After getting the initial Slack bot message to display the replacement ID, subsequent emoji workflows were failing. The backend just couldn’t extract the replacement ID from the payload. Turns out it was because I forgot to match for the asterisks in my regex:

preg_match('/\*rID:\*\s*(\d+)/',$message,$matches)  // updated to match for *rID:* instead of just rID:

When I started working on the approving volunteer part, the backend just could not find the corresponding volunteer reply message. Turns out I was using the wrong Slack API method. Instead of using the conversations.history method, I needed to use conversations.replies. Alas some issues can only be solved efficiently by reading the documentation ourselves.

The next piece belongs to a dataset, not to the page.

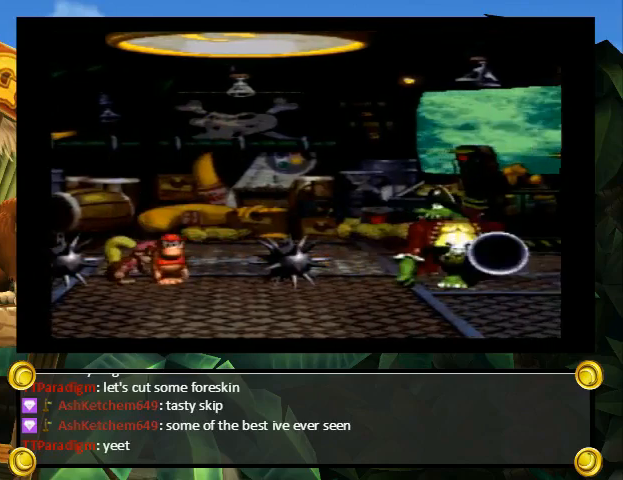
{"buttons": ["Y", "DPAD_RIGHT"], "events": [[367, "DPAD_RIGHT", "down"], [367, "Y", "up"], [433, "Y", "down"]]}
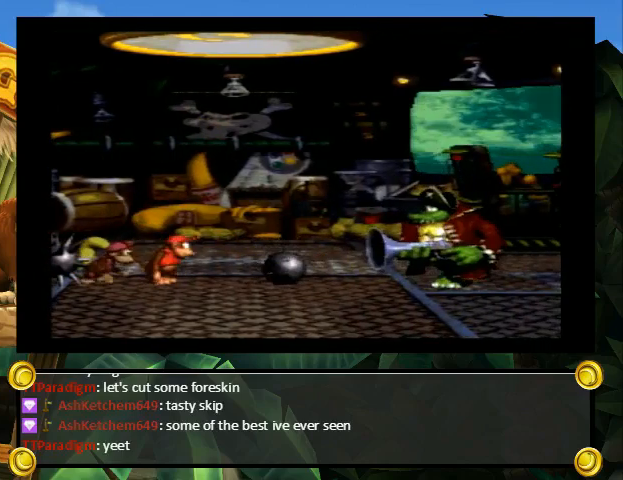
{"buttons": ["Y"], "events": [[100, "DPAD_RIGHT", "up"], [167, "DPAD_LEFT", "down"], [233, "B", "down"], [300, "DPAD_UP", "down"], [333, "DPAD_LEFT", "up"], [367, "B", "up"], [367, "DPAD_RIGHT", "down"], [367, "DPAD_UP", "up"], [367, "Y", "up"], [433, "Y", "down"], [467, "DPAD_RIGHT", "up"]]}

There were a bunch more issues with Slack config:

• Missing event subscription (reaction_removed)
• Missing scopes (groups:history, users:read.email)
• Bot not in Slack channel → /invite @bot

Over the course of 1 month, I had loads of fun building the bot. After showing the demo, doing some tweaking and finally shipping, I was so happy to see it up and running. People like how need-replacements are centralised on a single Slack channel, and admins find it easier to track replacements and volunteers too. I learnt how to use Slack API, and I learnt about writing secure API endpoints through hashing and signatures. Overall, it was a very gratifying project to build, especially after solving every single issue that sprang up (inevitably) during development.